FRAGMENTO DE LECTURA

▶

Un modelo educativo, como sucede con la teoría política, responde siempre a un deber ser. Se educa con base en un propósito determinado, de acuerdo a un telón de fondo que estructura no solo el sistema sino el contenido de lo que se enseña.
De este modo, abrir el debate en torno a la educación es mucho más que remitirse a los montos de financiación: es ir a las entrañas de nuestras metas sociales y vislumbrar los futuros ciudadanos que queremos.
Contrario a la pretensión de cierto sector político colombiano que quiere centrar la discusión en el presupuesto, el país hoy debe preguntarse qué es lo que ha estado fallando en las vísceras de nuestras escuelas.
Estanislao Zuleta afirmaba que el aspecto más crítico de la educación en Colombia era de fondo: la pretensión con la que se había estado impartiendo la enseñanza en el país era formar profesionales autómatas y poco críticos, futuros empleados adaptables al funcionamiento de la empresa.

◀

ENUNCIADO
Responda con base en el fragmento sobre la educación:
(a) ¿A qué responde siempre un modelo educativo?
(b) ¿En qué quiere centrar la discusión cierto sector político colombiano?
(c) Según Estanislao Zuleta, ¿qué se pretendía formar con la enseñanza impartida en el país?

DATOS REGISTRADOS
▶

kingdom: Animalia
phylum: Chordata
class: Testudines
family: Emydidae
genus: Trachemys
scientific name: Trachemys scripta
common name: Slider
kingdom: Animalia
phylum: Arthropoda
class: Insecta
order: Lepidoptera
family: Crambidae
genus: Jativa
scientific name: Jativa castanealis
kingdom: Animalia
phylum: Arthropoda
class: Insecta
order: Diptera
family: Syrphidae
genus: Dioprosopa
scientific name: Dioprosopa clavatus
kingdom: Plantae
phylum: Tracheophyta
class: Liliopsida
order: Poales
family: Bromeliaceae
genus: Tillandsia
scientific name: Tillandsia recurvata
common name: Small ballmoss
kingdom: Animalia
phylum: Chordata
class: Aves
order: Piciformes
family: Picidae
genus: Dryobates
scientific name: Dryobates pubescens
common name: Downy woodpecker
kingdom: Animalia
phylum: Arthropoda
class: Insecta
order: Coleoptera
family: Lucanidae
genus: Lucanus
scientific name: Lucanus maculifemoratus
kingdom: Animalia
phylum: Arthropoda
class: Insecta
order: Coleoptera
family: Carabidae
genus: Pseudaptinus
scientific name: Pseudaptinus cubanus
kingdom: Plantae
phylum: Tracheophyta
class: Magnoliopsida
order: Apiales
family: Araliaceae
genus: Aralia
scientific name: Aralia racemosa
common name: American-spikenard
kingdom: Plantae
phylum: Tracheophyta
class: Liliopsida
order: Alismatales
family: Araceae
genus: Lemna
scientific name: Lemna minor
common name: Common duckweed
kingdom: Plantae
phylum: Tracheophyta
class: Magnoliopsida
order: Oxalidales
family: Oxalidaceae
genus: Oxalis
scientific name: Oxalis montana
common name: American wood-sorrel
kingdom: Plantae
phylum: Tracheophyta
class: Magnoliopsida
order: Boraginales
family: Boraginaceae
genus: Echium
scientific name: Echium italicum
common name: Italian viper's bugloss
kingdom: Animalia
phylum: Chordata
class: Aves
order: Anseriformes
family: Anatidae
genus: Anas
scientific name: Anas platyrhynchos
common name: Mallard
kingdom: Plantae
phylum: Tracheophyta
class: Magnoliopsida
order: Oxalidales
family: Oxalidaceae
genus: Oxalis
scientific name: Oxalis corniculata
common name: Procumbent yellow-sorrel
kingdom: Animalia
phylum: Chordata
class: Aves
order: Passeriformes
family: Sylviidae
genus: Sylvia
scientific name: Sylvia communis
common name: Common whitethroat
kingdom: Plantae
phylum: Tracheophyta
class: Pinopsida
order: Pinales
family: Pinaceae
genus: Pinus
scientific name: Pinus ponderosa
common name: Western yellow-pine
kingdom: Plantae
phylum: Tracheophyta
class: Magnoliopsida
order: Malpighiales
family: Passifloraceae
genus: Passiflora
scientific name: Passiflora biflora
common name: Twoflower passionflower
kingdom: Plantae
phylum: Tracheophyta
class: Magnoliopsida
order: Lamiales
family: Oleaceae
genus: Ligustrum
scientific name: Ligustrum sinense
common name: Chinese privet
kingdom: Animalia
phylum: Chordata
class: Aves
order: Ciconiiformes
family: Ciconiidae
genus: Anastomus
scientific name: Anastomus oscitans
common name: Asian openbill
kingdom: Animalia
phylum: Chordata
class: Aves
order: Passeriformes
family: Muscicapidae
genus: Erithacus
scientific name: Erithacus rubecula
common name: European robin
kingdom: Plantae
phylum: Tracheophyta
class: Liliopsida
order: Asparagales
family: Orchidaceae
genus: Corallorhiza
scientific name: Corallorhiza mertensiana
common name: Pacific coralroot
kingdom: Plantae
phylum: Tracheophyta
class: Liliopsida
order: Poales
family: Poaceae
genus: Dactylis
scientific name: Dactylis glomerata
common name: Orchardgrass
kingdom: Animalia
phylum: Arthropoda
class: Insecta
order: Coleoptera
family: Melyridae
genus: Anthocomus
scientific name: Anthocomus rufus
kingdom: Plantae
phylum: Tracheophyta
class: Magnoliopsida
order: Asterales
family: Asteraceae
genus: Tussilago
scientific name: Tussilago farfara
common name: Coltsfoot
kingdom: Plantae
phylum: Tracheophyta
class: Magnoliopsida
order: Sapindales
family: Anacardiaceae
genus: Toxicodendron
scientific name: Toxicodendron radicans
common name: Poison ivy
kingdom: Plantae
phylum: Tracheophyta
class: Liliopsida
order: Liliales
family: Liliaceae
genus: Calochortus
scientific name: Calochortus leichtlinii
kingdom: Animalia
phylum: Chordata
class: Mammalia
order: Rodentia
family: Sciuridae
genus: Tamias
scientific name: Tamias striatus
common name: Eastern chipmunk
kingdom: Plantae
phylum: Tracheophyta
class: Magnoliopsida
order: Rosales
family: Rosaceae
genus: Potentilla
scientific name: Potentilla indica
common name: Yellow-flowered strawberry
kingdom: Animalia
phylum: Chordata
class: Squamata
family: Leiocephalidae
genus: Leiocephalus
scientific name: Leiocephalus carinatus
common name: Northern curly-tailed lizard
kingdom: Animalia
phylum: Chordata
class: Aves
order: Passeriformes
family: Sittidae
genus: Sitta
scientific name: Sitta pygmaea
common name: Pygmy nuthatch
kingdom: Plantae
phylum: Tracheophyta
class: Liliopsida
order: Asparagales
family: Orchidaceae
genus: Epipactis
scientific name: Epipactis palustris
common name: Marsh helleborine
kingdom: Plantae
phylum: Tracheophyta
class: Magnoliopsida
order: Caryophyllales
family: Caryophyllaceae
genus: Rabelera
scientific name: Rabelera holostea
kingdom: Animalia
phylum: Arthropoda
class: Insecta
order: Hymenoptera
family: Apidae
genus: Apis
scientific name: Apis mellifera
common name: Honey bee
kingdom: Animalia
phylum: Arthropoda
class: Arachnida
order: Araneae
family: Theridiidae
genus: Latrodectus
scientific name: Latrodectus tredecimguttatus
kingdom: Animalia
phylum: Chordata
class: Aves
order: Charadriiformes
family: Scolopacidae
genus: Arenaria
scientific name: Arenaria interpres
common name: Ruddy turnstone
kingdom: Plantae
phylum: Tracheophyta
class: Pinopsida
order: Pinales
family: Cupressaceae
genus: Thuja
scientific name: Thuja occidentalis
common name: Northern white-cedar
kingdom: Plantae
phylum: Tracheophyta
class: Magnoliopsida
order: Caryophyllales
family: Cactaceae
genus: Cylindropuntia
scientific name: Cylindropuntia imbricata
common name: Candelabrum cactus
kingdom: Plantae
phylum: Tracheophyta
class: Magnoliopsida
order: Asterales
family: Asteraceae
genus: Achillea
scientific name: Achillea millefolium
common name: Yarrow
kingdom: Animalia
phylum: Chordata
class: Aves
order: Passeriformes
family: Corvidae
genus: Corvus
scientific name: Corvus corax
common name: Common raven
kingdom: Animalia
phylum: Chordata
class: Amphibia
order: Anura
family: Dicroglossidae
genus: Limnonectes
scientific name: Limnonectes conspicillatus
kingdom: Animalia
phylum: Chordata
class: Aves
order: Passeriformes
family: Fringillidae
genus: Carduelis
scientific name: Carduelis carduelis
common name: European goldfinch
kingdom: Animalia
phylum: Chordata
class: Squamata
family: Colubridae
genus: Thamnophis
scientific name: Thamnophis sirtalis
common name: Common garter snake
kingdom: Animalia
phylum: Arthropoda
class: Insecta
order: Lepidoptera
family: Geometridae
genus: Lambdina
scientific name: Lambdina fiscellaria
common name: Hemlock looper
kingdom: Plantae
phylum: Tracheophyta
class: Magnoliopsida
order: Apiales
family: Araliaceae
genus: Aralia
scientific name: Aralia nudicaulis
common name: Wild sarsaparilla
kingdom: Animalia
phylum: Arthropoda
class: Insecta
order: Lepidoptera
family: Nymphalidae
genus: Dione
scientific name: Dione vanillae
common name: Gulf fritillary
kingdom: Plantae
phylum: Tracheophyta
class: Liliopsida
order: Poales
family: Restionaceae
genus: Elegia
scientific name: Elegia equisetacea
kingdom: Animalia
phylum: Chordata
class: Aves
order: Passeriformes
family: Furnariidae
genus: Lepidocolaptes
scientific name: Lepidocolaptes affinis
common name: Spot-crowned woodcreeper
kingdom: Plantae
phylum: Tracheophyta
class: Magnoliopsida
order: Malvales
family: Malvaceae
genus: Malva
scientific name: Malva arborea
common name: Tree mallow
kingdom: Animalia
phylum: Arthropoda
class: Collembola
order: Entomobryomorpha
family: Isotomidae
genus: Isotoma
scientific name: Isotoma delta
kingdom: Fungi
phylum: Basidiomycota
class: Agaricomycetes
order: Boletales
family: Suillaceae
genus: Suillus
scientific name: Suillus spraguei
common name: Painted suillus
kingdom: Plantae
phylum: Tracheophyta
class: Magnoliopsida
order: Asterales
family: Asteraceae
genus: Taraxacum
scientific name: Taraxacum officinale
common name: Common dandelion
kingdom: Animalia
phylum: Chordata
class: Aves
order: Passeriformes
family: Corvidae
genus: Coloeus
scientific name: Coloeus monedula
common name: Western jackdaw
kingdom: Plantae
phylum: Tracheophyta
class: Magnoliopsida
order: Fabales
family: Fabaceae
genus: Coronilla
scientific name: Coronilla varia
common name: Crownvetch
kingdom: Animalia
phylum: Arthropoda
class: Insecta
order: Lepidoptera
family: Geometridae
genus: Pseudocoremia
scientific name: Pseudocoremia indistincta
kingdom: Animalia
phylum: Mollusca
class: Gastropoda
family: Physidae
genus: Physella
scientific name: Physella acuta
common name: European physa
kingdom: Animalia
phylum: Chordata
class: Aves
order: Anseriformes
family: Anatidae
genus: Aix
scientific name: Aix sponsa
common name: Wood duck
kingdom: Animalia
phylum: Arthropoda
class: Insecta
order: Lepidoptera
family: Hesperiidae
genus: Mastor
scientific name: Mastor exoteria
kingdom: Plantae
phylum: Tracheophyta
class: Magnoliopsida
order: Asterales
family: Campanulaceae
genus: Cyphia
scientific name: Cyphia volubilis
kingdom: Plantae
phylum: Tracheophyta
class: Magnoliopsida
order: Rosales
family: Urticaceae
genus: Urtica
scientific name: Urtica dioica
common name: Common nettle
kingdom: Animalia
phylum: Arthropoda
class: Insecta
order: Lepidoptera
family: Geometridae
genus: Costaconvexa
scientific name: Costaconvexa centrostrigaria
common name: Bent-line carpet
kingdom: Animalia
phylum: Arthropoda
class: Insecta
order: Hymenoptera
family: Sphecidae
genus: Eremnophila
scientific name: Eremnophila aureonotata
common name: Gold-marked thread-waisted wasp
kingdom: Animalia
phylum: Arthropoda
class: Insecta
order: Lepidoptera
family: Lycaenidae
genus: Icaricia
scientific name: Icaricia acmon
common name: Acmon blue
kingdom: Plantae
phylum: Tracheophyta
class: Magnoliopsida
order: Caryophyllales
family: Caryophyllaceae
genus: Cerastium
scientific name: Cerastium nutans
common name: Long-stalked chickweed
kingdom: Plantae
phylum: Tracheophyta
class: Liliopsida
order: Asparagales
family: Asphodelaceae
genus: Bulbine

◀

RESPUESTA COMPLETA
(a) A un deber ser.
(b) En el presupuesto.
(c) Profesionales autómatas y poco críticos, futuros empleados adaptables al funcionamiento de la empresa.